I parr. 71, 72 e 73 stabiliscono, inoltre, che le stesse procedure e le stesse pene si applicano agli atti osceni peccaminosi di un appartenente al clero con una persona dello stesso sesso (definito crimen pessimus) nonché a «qualsiasi atto osceno esterno, gravemente peccaminoso, in qualunque modo compiuto o tentato da appartenente al clero con bambini di ambo i sessi o con esseri viventi non umani» (par. 73). Similmente l’Epistola si riferisce ai «Reati contro la santità del sacramento della Penitenza, cioè: [...] 2) istigazione, profittando della circostanza della confessione, a peccare contro il sesto comandamento del Decalogo, se finalizzata a compiere peccato con lo stesso confessore»; ed al «reato contro la morale, cioè: delitto contro il sesto comandamento del Decalogo commesso da componente del clero con persona d’età inferiore ai diciotto anni» (par. quarto). Come già detto i reati a cui i testi si riferiscono sono reati canonici. Evidentemente però taluni di quegli atti e, specificamente, gli atti sessuali con minori di anni sedici (o quattordici in taluni casi) costituiscono reato per il nostro codice penale, per l’esattezza il delitto previsto all’art. 609-quater (7) (oltre al caso della violenza sessuale per abuso di autorità ex art. 609-bis). Il diritto canonico quindi prevede delle proprie sanzioni per comportamenti che costituiscono reato anche per il diritto statale. Ma quale rapporto vi è fra le due sfere? In teoria nessuno, se non quello del dato oggettivo. Il diritto penale “canonico” dovrebbe disciplinare il processo canonico e le pene canoniche per il sacerdote provato colpevole dell’istigazione a peccare contro il sesto comandamento, il diritto penale “civile” dovrebbe disciplinare il processo e le pene contro chiunque (nel caso anche sacerdote) “compie atti sessuali con persona che al momento del fatto: 1) non ha compiuto gli anni quattordici; 2) non ha compiuto gli anni sedici, quando il colpevole sia [..] persona cui, per ragioni di cura, di educazione, di istruzione, di vigilanza o di custodia, il minore e’ affidato o che abbia, con quest’ultimo, una relazione di convivenza”.

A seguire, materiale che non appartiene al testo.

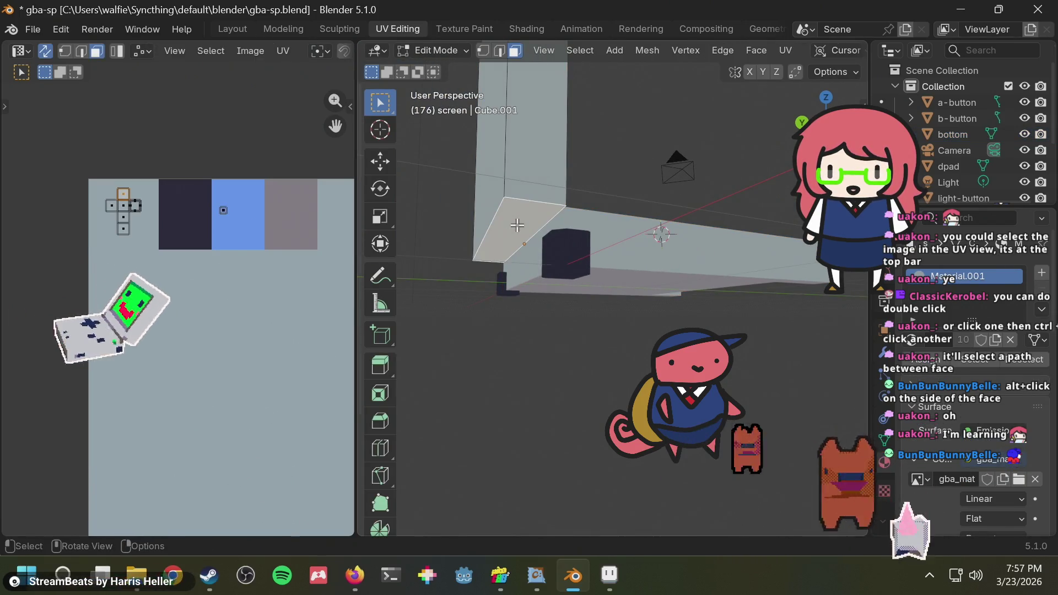
pyautogui.press('g')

Un punto di conflitto fra i due ordinamenti sembra però sorgere in relazione al segreto imposto dal diritto canonico. L’Instructio impone che questi casi «siano condotti nella massima segretezza e, una volta definiti con sentenza esecutiva, vengano coperti da silenzio perpetuo; tutti coloro che, in qualunque modo, sono personalmente addetti al tribunale, ovvero per il loro ufficio sono ammessi alla conoscenza delle questioni in causa, hanno l’obbligo di osservare inviolabilmente il segreto strettissimo, che vale comunemente come segreto del Sant’Uffizio, su tutto e con tutti, sotto pena di incorrere nella scomunica latae sententiae, ipso facto e senza altra dichiarazione, riservata alla sola persona del Sommo Pontefice, con esclusione anche della Sacra Penitenzierìa » (par. 11) e dispone per tutti una stretta formula di giuramento sull’osservanza del segreto. Tale giuramento deve essere prestato anche da «gli accusatori, coloro che sporgono denuncia e i testi» (par. 13). L’Epistola più succintamente stabilisce che «le cause di questa natura sono soggette al segreto pontificio», il più rigido dei segreti previsti dal diritto canonico dopo il sigillo della confessione (8).

Su tale segreto sorgono due domande, la prima sul senso che esso assume nel suo contesto e la seconda sulla possibilità che influenzi ed ostacoli il corso della giustizia dello Stato.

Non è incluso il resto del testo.